Tuesday, September 13, 2005

Walk the line: early reaction

This is from the Nashville Scene blog Pith in the Wind. Contributor Jim Ridley discusses "Walk the Line" that he saw at the Toronto Film Festival.
I have seen the Johnny Cash biopic Walk the Line, a hugely entertaining lives-of-great-men study that benefits from smart direction, crackling performances and great music (duh). It has some of the same problems as Ray: its uplifting arc of addiction and recovery is probably the least interesting thing about its subject's life, and its pop psychologizing is pretty shallow. Nevertheless, Joaquin Phoenix (a casting choice I couldn't fathom when announced) grows convincingly into the Man in Black: paradoxically, his Cash seems more believable because the actor doesn't do spot-on mimicry—his performance, like his singing, is just off enough not to sound like a Johnny Cash impression. And Reese Witherspoon is a firecracker as June Carter Cash.

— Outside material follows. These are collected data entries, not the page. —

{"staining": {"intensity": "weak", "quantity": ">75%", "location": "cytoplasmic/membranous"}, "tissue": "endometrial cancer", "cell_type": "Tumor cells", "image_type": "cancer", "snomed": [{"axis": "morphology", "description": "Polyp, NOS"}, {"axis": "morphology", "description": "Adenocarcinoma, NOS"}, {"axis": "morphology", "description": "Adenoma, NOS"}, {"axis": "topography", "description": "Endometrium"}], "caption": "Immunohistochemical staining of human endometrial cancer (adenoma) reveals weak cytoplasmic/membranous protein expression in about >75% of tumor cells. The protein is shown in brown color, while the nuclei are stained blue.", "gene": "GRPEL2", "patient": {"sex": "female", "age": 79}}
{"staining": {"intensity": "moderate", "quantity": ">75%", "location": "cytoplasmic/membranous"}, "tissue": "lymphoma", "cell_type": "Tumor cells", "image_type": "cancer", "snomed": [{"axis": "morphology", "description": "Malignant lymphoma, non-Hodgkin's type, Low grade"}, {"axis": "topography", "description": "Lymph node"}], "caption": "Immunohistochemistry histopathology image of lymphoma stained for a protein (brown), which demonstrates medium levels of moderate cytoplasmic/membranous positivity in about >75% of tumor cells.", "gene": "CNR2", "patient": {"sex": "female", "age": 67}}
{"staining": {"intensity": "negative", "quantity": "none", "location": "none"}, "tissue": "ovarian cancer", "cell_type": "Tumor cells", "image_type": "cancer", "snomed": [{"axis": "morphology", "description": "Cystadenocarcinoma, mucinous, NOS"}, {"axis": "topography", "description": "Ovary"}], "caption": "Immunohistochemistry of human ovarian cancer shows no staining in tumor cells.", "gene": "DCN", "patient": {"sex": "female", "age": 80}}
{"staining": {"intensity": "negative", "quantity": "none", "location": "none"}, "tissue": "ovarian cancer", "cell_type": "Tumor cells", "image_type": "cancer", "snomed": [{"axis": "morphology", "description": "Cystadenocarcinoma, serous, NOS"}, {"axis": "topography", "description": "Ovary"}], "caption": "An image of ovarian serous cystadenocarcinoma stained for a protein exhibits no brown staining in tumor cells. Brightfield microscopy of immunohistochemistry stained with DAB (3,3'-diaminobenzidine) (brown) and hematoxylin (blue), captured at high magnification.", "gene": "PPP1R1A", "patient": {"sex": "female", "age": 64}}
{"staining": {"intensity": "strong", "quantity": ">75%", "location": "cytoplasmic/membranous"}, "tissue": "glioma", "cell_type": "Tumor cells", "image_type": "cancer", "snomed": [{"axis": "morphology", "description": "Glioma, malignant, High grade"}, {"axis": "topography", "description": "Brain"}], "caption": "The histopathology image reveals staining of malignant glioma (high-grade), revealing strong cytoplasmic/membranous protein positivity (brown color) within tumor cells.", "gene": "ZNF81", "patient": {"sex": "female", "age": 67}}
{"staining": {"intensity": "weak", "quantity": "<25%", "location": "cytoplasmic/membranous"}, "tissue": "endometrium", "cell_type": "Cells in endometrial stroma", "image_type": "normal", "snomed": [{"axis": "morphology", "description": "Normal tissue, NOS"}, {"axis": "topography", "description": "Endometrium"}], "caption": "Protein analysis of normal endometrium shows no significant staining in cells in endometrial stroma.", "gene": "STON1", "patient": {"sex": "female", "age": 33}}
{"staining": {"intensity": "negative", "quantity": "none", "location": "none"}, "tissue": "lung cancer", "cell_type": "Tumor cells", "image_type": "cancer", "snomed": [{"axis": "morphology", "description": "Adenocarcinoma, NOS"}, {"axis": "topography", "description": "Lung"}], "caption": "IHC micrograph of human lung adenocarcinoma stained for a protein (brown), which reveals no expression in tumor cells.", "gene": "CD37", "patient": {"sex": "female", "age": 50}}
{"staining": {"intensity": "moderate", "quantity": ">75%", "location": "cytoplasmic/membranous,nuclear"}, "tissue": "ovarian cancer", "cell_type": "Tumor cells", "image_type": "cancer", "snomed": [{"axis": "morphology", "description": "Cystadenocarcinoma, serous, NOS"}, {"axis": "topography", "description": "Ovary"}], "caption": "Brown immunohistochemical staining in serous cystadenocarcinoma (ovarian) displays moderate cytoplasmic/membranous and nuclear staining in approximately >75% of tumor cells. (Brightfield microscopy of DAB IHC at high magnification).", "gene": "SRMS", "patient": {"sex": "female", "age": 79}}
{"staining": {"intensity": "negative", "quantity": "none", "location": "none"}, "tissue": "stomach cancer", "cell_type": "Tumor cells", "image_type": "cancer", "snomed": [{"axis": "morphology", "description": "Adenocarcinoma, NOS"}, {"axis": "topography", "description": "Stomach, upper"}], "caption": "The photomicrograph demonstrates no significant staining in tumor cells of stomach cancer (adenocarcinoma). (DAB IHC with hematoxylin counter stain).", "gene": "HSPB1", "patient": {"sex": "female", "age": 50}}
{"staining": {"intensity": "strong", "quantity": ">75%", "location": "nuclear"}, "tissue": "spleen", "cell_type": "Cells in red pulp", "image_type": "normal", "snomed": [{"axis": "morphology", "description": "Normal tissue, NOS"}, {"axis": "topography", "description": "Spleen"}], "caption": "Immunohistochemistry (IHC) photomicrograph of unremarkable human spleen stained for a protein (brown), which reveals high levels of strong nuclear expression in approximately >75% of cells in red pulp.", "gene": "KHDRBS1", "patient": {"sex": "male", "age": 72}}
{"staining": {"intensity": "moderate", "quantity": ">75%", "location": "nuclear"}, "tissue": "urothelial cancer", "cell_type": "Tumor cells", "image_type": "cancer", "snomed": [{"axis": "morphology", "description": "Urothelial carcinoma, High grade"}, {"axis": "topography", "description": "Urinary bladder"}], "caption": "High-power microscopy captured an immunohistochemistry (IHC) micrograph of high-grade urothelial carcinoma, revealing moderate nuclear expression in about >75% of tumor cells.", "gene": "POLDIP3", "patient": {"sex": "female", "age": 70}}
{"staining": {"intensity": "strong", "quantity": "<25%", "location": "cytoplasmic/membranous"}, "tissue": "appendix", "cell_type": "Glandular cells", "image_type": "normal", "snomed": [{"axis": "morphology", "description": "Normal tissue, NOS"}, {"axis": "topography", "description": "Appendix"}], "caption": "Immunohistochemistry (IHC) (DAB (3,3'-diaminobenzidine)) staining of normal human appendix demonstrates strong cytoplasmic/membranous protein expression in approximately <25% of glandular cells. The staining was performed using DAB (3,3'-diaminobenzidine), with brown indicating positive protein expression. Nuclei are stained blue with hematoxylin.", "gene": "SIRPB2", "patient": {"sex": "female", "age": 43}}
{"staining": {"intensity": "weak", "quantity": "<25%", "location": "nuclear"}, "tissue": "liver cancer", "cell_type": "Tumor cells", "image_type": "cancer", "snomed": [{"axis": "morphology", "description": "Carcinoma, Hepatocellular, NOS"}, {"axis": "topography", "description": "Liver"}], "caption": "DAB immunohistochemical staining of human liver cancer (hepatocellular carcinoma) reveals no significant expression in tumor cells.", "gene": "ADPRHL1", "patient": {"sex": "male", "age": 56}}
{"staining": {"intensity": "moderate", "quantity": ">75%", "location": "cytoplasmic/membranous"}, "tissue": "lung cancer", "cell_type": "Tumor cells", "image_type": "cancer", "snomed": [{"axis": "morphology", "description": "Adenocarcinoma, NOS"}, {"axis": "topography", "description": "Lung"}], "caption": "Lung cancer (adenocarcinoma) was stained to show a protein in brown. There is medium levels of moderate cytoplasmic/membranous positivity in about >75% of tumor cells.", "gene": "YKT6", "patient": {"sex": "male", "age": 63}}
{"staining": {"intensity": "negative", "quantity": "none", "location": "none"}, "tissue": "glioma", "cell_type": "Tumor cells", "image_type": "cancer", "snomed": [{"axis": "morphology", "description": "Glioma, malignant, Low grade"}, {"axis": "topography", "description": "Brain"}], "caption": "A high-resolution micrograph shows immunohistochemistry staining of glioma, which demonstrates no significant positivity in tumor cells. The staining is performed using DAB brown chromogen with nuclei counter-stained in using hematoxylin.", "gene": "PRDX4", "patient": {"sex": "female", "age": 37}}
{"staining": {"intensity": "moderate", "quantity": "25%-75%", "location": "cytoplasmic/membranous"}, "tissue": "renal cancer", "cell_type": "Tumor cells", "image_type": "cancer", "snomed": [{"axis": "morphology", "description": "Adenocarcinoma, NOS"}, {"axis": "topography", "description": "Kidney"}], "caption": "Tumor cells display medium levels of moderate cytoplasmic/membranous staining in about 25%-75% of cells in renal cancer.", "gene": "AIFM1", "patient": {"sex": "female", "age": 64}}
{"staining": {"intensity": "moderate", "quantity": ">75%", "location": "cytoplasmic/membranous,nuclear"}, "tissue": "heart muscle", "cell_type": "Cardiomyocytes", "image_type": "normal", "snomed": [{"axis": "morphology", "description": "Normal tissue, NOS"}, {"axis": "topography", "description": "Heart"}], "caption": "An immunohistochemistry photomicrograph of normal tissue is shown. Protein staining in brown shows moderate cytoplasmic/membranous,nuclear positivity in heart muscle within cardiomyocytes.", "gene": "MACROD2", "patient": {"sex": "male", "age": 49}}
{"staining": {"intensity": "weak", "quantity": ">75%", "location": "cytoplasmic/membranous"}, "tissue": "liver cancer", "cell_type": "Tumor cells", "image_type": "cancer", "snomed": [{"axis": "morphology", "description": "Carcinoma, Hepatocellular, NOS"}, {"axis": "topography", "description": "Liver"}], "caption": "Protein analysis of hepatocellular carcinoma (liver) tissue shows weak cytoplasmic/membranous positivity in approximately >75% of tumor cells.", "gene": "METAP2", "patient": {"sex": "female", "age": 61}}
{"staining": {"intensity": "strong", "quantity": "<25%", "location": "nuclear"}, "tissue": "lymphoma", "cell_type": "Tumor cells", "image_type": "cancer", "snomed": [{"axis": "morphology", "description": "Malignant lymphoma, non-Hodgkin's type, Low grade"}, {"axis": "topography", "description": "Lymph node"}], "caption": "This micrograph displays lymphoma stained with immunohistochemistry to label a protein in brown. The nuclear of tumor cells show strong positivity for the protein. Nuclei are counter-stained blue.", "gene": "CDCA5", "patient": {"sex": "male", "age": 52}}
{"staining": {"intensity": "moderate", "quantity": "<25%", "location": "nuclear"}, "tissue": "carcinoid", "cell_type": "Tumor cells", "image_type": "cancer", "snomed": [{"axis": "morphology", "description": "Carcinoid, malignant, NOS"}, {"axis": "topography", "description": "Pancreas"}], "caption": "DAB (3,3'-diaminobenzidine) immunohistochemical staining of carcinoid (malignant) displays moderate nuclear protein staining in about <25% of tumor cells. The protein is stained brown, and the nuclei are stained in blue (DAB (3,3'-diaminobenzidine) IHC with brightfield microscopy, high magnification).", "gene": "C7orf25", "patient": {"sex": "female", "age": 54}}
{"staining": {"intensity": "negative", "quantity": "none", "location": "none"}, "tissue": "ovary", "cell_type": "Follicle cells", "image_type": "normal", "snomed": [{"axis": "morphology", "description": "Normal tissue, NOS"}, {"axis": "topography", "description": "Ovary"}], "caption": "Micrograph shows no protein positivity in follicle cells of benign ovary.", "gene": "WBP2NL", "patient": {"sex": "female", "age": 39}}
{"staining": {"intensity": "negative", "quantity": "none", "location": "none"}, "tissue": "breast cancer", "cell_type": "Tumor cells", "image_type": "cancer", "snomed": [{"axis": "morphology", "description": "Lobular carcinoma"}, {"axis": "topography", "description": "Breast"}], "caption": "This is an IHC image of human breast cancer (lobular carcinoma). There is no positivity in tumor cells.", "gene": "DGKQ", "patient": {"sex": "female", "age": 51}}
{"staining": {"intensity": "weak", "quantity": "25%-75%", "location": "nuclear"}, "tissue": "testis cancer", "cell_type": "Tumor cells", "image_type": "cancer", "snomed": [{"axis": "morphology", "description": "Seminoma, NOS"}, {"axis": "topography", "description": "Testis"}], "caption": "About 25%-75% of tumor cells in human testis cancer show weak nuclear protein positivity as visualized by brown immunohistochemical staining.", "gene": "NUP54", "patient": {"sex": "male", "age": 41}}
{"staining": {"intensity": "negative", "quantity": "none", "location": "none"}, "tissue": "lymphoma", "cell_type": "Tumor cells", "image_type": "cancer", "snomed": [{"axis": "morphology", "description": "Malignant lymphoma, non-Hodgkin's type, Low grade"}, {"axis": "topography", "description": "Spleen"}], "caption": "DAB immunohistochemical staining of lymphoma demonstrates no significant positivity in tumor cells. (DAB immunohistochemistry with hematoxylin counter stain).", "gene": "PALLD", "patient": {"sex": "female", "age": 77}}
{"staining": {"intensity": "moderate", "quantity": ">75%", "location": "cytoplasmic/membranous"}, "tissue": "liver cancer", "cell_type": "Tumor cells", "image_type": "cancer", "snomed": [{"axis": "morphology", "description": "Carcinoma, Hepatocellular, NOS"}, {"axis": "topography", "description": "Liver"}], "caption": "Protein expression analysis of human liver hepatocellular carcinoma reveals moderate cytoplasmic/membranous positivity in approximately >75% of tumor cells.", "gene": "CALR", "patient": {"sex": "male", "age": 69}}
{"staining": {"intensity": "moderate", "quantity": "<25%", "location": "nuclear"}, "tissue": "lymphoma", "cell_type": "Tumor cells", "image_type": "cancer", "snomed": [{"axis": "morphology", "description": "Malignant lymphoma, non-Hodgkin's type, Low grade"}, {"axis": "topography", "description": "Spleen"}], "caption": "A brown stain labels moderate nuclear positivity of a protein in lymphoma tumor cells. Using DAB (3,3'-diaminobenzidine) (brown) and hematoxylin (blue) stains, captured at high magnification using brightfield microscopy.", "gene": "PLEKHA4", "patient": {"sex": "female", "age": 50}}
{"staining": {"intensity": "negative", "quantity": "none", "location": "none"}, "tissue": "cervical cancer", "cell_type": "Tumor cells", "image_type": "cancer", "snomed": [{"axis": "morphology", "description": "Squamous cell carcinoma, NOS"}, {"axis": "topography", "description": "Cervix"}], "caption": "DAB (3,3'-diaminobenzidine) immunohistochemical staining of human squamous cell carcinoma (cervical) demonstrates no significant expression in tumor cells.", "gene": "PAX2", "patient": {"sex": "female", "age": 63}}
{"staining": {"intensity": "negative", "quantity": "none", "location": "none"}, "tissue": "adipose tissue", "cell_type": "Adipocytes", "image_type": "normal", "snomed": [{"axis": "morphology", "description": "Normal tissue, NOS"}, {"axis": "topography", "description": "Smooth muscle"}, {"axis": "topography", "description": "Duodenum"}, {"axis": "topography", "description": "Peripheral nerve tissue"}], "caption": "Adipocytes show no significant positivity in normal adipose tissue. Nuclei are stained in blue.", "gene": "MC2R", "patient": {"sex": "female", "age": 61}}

Most of the attention will focus on Phoenix, but that's partly because Witherspoon is the kind of player who works to make her co-stars look good. The director, James Mangold, does an amazing job of filming the musical numbers—specifically in the "Folsom Prison Blues" sequence, shot in one unbroken take that refuses to turn away from Phoenix's withering glare. Good stuff.